Cashew consumption may reduce total, LDL cholesterol
Adding cashews into typical American diets appears to lower total cholesterol and low-density lipoprotein (LDL) cholesterol in comparison with a control diet, according to a new study.
Researchers randomly assigned 51 adults (aged 21 to 73 years; median LDL-cholesterol concentration at screening, 159 mg/dL) to consume either typical American diets with cashews (28 to 64 g/day; 50 percent of kilocalories from carbohydrate, 18 percent of kilocalories from protein and 32 percent of kilocalories from total fat) or potato chips (control; 54 percent of kilocalories from carbohydrate, 18 percent of kilocalories from protein and 29 percent of kilocalories from total fat) for 28 days with a ≥2-week washout period.
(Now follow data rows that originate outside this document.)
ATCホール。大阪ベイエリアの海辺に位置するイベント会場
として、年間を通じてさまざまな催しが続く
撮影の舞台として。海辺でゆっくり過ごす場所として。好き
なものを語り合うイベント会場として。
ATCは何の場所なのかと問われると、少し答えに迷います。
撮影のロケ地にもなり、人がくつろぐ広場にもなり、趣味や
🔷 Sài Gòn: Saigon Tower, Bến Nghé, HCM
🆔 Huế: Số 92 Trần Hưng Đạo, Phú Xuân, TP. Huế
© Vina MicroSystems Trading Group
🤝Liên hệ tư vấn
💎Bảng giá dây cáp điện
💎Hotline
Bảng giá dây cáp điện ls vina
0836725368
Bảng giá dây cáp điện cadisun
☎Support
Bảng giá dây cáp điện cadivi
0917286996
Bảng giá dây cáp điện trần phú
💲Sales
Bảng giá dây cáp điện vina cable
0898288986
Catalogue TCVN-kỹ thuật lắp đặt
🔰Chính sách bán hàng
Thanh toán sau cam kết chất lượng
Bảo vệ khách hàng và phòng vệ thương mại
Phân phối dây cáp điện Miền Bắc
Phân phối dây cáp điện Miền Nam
Participants who consumed the cashew diet, compared with controls, had a significantly greater median change from baseline in total cholesterol (‒3.9 percent; 95 percent CI, ‒9.3 to 1.7 percent vs 0.8 percent; ‒1.5 to 4.5 percent), LDL cholesterol (‒4.8 percent; ‒12.6 to 3.1 percent vs 1.2 percent; ‒2.3 to 7.8 percent), non-HDL cholesterol (‒5.3 percent; ‒8.6 to 2.1 percent vs 1.7 percent; ‒0.9 to 5.6 percent) and the total-cholesterol:HDL-cholesterol ratio (‒0.0 percent; ‒4.3 to 4.8 percent vs 3.4 percent; 0.6 to 5.2 percent).
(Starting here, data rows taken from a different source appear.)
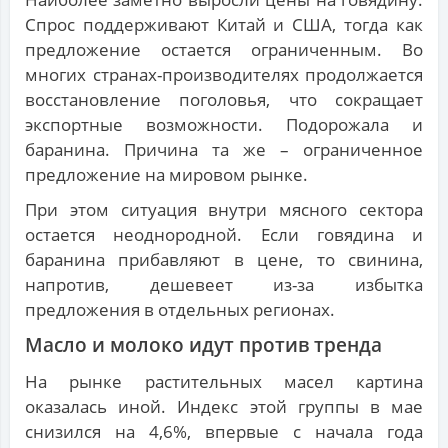
Спрос поддерживают Китай и США, тогда как
предложение остается ограниченным. Во
многих странах-производителях продолжается
восстановление поголовья, что сокращает
экспортные возможности. Подорожала и
баранина. Причина та же – ограниченное
предложение на мировом рынке.
При этом ситуация внутри мясного сектора
остается неоднородной. Если говядина и
баранина прибавляют в цене, то свинина,
напротив, дешевеет из-за избытка
предложения в отдельных регионах.
Масло и молоко идут против тренда
На рынке растительных масел картина
оказалась иной. Индекс этой группы в мае
снизился на 4,6%, впервые с начала года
No significant differences were noted between the diets for HDL cholesterol and triglyceride.
“Results from this study provide support that the daily consumption of cashews, when substituted for a high-carbohydrate snack, may be a simple dietary strategy to help manage total cholesterol and LDL cholesterol,” researchers said.
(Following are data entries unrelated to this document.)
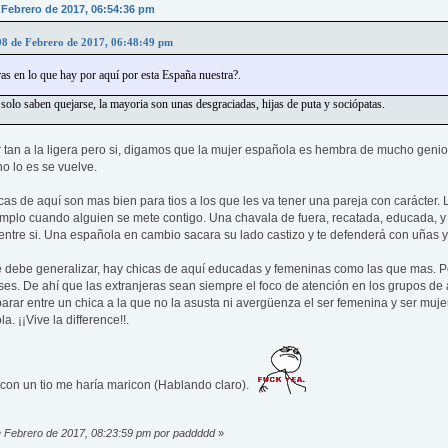
 Febrero de 2017, 06:54:36 pm
08 de Febrero de 2017, 06:48:49 pm
as en lo que hay por aquí por esta España nuestra?.
 solo saben quejarse, la mayoria son unas desgraciadas, hijas de puta y sociópatas.
 tan a la ligera pero si, digamos que la mujer española es hembra de mucho gen
no lo es se vuelve.
s de aquí son mas bien para tios a los que les va tener una pareja con carácter. 
emplo cuando alguien se mete contigo. Una chavala de fuera, recatada, educada, y ta
 entre si. Una española en cambio sacara su lado castizo y te defenderá con uñas y
e debe generalizar, hay chicas de aquí educadas y femeninas como las que mas. P
es. De ahí que las extranjeras sean siempre el foco de atención en los grupos de 
r entre un chica a la que no la asusta ni avergüenza el ser femenina y ser mujer 
. ¡¡Vive la difference!!.
o con un tio me haría maricon (Hablando claro).
de Febrero de 2017, 08:23:59 pm por paddddd
»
Cashews are rich in monounsaturated fatty acids and polyunsaturated fatty acids, which are believed to reduce the risk of cardiovascular disease. About one-third of the saturated fat in cashews is stearic acid, which is relatively neutral on blood lipids; this suggests that cashews could have effects similar to those of other nuts, according to researchers.